*** Opening RECORDS FOR THE TASK ***

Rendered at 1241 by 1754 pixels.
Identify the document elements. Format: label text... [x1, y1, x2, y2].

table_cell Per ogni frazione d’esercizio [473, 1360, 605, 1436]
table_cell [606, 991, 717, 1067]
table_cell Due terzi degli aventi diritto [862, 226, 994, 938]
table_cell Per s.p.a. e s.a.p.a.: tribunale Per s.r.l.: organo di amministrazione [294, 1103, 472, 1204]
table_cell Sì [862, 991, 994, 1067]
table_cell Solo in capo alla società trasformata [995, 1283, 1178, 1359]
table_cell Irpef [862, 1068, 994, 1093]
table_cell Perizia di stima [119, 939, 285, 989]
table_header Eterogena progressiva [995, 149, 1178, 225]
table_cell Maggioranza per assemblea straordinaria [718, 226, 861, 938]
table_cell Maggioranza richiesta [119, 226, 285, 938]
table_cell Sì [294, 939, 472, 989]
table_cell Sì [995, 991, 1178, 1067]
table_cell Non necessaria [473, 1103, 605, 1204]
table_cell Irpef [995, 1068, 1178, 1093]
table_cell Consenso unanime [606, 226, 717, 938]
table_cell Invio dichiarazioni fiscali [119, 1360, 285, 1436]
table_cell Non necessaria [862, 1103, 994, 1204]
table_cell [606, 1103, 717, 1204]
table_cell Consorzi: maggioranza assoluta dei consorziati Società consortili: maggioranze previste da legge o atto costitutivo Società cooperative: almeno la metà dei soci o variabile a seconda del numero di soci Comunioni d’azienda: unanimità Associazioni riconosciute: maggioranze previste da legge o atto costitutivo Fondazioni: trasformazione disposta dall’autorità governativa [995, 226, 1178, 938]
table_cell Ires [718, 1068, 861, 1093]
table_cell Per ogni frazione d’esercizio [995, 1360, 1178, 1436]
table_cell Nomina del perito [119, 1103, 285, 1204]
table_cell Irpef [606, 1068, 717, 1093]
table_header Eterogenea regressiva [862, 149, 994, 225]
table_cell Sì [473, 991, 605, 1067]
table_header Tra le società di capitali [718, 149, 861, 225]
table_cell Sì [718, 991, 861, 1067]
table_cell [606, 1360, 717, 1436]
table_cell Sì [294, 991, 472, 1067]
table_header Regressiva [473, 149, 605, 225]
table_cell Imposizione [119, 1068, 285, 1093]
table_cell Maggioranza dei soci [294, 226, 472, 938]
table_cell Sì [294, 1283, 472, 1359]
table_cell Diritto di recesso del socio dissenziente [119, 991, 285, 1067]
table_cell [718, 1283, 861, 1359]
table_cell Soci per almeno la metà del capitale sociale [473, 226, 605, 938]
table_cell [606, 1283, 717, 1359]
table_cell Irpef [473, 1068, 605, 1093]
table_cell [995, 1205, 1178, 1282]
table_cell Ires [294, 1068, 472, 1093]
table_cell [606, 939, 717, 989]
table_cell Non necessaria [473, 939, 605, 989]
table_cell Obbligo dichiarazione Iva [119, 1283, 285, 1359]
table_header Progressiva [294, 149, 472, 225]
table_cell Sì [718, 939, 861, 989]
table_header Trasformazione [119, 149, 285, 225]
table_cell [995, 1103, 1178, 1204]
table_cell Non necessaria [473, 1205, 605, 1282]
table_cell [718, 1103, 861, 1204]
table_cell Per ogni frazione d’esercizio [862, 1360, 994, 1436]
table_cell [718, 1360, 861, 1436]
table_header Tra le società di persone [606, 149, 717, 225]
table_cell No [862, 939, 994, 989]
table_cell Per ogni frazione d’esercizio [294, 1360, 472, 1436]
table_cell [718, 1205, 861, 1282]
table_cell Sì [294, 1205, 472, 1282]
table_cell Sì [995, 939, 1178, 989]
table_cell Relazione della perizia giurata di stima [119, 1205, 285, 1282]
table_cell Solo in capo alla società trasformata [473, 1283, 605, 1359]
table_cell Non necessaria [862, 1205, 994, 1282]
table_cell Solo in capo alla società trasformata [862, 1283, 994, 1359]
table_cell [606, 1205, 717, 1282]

*** Closing RECORDS FOR THE TASK ***

WHAT IS NEEDED
The full set of records above is to be printed again verbatim.

EXERCISE ANSWER
Rendered at 1241 by 1754 pixels.
Identify the document elements. Format: label text... [x1, y1, x2, y2].

table_cell Per ogni frazione d’esercizio [473, 1360, 605, 1436]
table_cell [606, 991, 717, 1067]
table_cell Due terzi degli aventi diritto [862, 226, 994, 938]
table_cell Per s.p.a. e s.a.p.a.: tribunale Per s.r.l.: organo di amministrazione [294, 1103, 472, 1204]
table_cell Sì [862, 991, 994, 1067]
table_cell Solo in capo alla società trasformata [995, 1283, 1178, 1359]
table_cell Irpef [862, 1068, 994, 1093]
table_cell Perizia di stima [119, 939, 285, 989]
table_header Eterogena progressiva [995, 149, 1178, 225]
table_cell Maggioranza per assemblea straordinaria [718, 226, 861, 938]
table_cell Maggioranza richiesta [119, 226, 285, 938]
table_cell Sì [294, 939, 472, 989]
table_cell Sì [995, 991, 1178, 1067]
table_cell Non necessaria [473, 1103, 605, 1204]
table_cell Irpef [995, 1068, 1178, 1093]
table_cell Consenso unanime [606, 226, 717, 938]
table_cell Invio dichiarazioni fiscali [119, 1360, 285, 1436]
table_cell Non necessaria [862, 1103, 994, 1204]
table_cell [606, 1103, 717, 1204]
table_cell Consorzi: maggioranza assoluta dei consorziati Società consortili: maggioranze previste da legge o atto costitutivo Società cooperative: almeno la metà dei soci o variabile a seconda del numero di soci Comunioni d’azienda: unanimità Associazioni riconosciute: maggioranze previste da legge o atto costitutivo Fondazioni: trasformazione disposta dall’autorità governativa [995, 226, 1178, 938]
table_cell Ires [718, 1068, 861, 1093]
table_cell Per ogni frazione d’esercizio [995, 1360, 1178, 1436]
table_cell Nomina del perito [119, 1103, 285, 1204]
table_cell Irpef [606, 1068, 717, 1093]
table_header Eterogenea regressiva [862, 149, 994, 225]
table_cell Sì [473, 991, 605, 1067]
table_header Tra le società di capitali [718, 149, 861, 225]
table_cell Sì [718, 991, 861, 1067]
table_cell [606, 1360, 717, 1436]
table_cell Sì [294, 991, 472, 1067]
table_header Regressiva [473, 149, 605, 225]
table_cell Imposizione [119, 1068, 285, 1093]
table_cell Maggioranza dei soci [294, 226, 472, 938]
table_cell Sì [294, 1283, 472, 1359]
table_cell Diritto di recesso del socio dissenziente [119, 991, 285, 1067]
table_cell [718, 1283, 861, 1359]
table_cell Soci per almeno la metà del capitale sociale [473, 226, 605, 938]
table_cell [606, 1283, 717, 1359]
table_cell Irpef [473, 1068, 605, 1093]
table_cell [995, 1205, 1178, 1282]
table_cell Ires [294, 1068, 472, 1093]
table_cell [606, 939, 717, 989]
table_cell Non necessaria [473, 939, 605, 989]
table_cell Obbligo dichiarazione Iva [119, 1283, 285, 1359]
table_header Progressiva [294, 149, 472, 225]
table_cell Sì [718, 939, 861, 989]
table_header Trasformazione [119, 149, 285, 225]
table_cell [995, 1103, 1178, 1204]
table_cell Non necessaria [473, 1205, 605, 1282]
table_cell [718, 1103, 861, 1204]
table_cell Per ogni frazione d’esercizio [862, 1360, 994, 1436]
table_cell [718, 1360, 861, 1436]
table_header Tra le società di persone [606, 149, 717, 225]
table_cell No [862, 939, 994, 989]
table_cell Per ogni frazione d’esercizio [294, 1360, 472, 1436]
table_cell [718, 1205, 861, 1282]
table_cell Sì [294, 1205, 472, 1282]
table_cell Sì [995, 939, 1178, 989]
table_cell Relazione della perizia giurata di stima [119, 1205, 285, 1282]
table_cell Solo in capo alla società trasformata [473, 1283, 605, 1359]
table_cell Non necessaria [862, 1205, 994, 1282]
table_cell Solo in capo alla società trasformata [862, 1283, 994, 1359]
table_cell [606, 1205, 717, 1282]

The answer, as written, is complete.